Cette recension est issue de Politique étrangère 2/2013. Denis Bauchard propose une analyse de l’ouvrage de Marc Lynch, The Arab Uprising. The Unfinished Revolutions of The New Middle East (New York, NY, Public Affairs, 2012, 288 pages).

00-Lynch-9781610392358Cette publication mérite d’autant plus d’être remarquée que les spécialistes américains ont été peu prolixes sur le sujet du « soulèvement arabe ».
L’auteur rappelle que les vagues de contestation qui se sont développées à partir du début de l’année 2011 n’étaient pas sans précédents, faisant allusion aux turbulences qui se sont produites dans le monde arabe d’abord dans la décennie 1954-1963, puis à partir des années 1980, de même que dans la première décennie de ce millénaire. Ce qu’il nomme le « facteur générationnel » donne cependant aux mouvements de mécontentement perceptibles depuis de nombreuses années une efficacité redoutable. Par le jeu des technologies de l’information, un processus d’unification s’est développé pour déboucher sur un « espace politique arabe ». Cependant, après la vague initiale, les processus révolutionnaires se sont fortement diversifiés. L’onde de choc qui, partie de Tunisie et d’Égypte, a touché pratiquement tous les pays arabes, a connu des vagues successives. Aux deux cas précités, où les autocrates au pouvoir sont partis rapidement à l’issue de mouvements pacifiques, ont succédé des révolutions qui se sont déroulées selon des scénarios différenciés et ont parfois débouché sur une guerre civile. Relativement courte en Libye, elle se prolonge en Syrie, sans que son terme soit prévisible. L’activist class n’a pas pu, ou pas voulu, s’engager, laissant le champ libre aux mouvements islamistes.

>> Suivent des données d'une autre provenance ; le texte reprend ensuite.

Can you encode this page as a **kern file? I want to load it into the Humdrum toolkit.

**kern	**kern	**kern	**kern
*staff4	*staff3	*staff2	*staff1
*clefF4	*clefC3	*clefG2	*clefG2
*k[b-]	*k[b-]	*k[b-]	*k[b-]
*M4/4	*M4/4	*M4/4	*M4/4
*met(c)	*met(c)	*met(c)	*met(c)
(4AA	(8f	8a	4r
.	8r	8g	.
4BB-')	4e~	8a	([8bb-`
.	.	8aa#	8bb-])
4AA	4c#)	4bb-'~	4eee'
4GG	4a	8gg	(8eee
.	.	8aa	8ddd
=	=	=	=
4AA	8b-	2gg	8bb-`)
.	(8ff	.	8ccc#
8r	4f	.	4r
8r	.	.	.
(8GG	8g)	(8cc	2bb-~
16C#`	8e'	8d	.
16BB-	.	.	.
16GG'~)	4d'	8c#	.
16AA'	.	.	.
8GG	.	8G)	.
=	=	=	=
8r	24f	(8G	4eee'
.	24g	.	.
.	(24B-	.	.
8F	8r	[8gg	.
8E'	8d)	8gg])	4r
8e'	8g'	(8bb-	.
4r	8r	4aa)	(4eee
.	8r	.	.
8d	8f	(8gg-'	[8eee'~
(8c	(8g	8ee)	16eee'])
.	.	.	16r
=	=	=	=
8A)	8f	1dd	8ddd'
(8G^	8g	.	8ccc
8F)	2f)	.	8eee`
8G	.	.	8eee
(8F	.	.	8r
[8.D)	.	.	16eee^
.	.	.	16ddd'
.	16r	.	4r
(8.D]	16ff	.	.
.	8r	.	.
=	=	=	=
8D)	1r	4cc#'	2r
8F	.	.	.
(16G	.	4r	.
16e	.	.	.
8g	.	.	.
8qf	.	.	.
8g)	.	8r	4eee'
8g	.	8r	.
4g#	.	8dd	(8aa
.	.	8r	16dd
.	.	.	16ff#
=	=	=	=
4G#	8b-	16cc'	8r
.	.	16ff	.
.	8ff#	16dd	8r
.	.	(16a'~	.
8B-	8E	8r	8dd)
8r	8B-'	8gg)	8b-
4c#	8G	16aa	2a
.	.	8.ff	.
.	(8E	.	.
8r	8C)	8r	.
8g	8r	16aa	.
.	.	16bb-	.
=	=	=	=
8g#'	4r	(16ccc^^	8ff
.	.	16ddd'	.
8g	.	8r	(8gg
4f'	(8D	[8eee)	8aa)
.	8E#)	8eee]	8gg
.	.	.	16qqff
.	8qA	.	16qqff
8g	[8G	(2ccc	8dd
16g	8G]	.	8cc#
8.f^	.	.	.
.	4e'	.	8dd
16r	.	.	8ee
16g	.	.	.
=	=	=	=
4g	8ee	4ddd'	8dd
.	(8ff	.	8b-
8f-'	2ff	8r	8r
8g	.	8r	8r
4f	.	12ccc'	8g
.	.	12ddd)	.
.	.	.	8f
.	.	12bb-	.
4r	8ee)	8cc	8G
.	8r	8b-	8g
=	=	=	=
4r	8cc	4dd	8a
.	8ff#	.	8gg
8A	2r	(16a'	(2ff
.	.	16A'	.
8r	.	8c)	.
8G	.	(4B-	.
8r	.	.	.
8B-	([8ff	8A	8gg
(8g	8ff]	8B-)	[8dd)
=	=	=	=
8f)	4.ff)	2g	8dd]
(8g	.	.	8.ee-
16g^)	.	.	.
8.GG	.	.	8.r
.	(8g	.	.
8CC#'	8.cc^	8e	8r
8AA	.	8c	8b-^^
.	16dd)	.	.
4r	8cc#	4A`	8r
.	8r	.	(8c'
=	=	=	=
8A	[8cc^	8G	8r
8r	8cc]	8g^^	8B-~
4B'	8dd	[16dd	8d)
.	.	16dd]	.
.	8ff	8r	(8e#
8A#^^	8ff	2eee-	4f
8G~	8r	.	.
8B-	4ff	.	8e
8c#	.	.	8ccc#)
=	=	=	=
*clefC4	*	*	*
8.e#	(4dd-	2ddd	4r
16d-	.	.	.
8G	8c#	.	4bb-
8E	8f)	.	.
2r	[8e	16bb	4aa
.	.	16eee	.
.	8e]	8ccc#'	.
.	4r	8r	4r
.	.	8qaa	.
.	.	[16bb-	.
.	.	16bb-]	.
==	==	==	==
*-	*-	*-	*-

La politique américaine est largement évoquée. Celle du président Bush en termes particulièrement critiques : Marc Lynch juge que la promotion de la démocratie par la force telle que pratiquée par l’administration Bush ne pouvait que conduire à un échec. S’agissant du président Obama, son jugement est plutôt bienveillant. Il souligne l’embarras de l’administration devant ces soulèvements qu’elle n’avait pas prévus et qui l’obligent à faire le grand écart entre le soutien aux aspirations démocratiques et les préoccupations de ses principaux alliés, Arabie Saoudite et Israël, qui y sont hostiles. Il estime que le président, lors de son discours au département d’État du 19 mars 2011, a pris acte que « les mouvements de protestation arabes n’ont pas besoin ni ne veulent du leadership de l’Amérique » et que, si globalement Obama a plutôt bien géré une situation fluide, il n’a pas réussi à rétablir la crédibilité des États-Unis dans cette zone. En effet, ces mouvements menacent les fondations mêmes d’un ordre régional qui avait été soutenu et organisé par les États-Unis. L’auteur rappelle que la question palestinienne demeure un problème fondamental et que les bouleversements actuels vont accentuer la pression en faveur d’une solution juste. Face à cette situation, il recommande un changement fondamental de la politique américaine. Les États-Unis devraient cesser de pratiquer le double standard, repenser « sérieusement » leurs relations avec Israël, reconnaître le lien « fondamental » qui unit tous les problèmes de la région et prendre acte des limites de leur capacité à contrôler le Moyen-Orient. Vaste programme ! La récente visite du président Obama en Israël laisse penser que ces orientations ne seront guère prises en compte.
Cet ouvrage lucide et sans complaisance constitue certainement une référence sur les soulèvements arabes vus des États-Unis.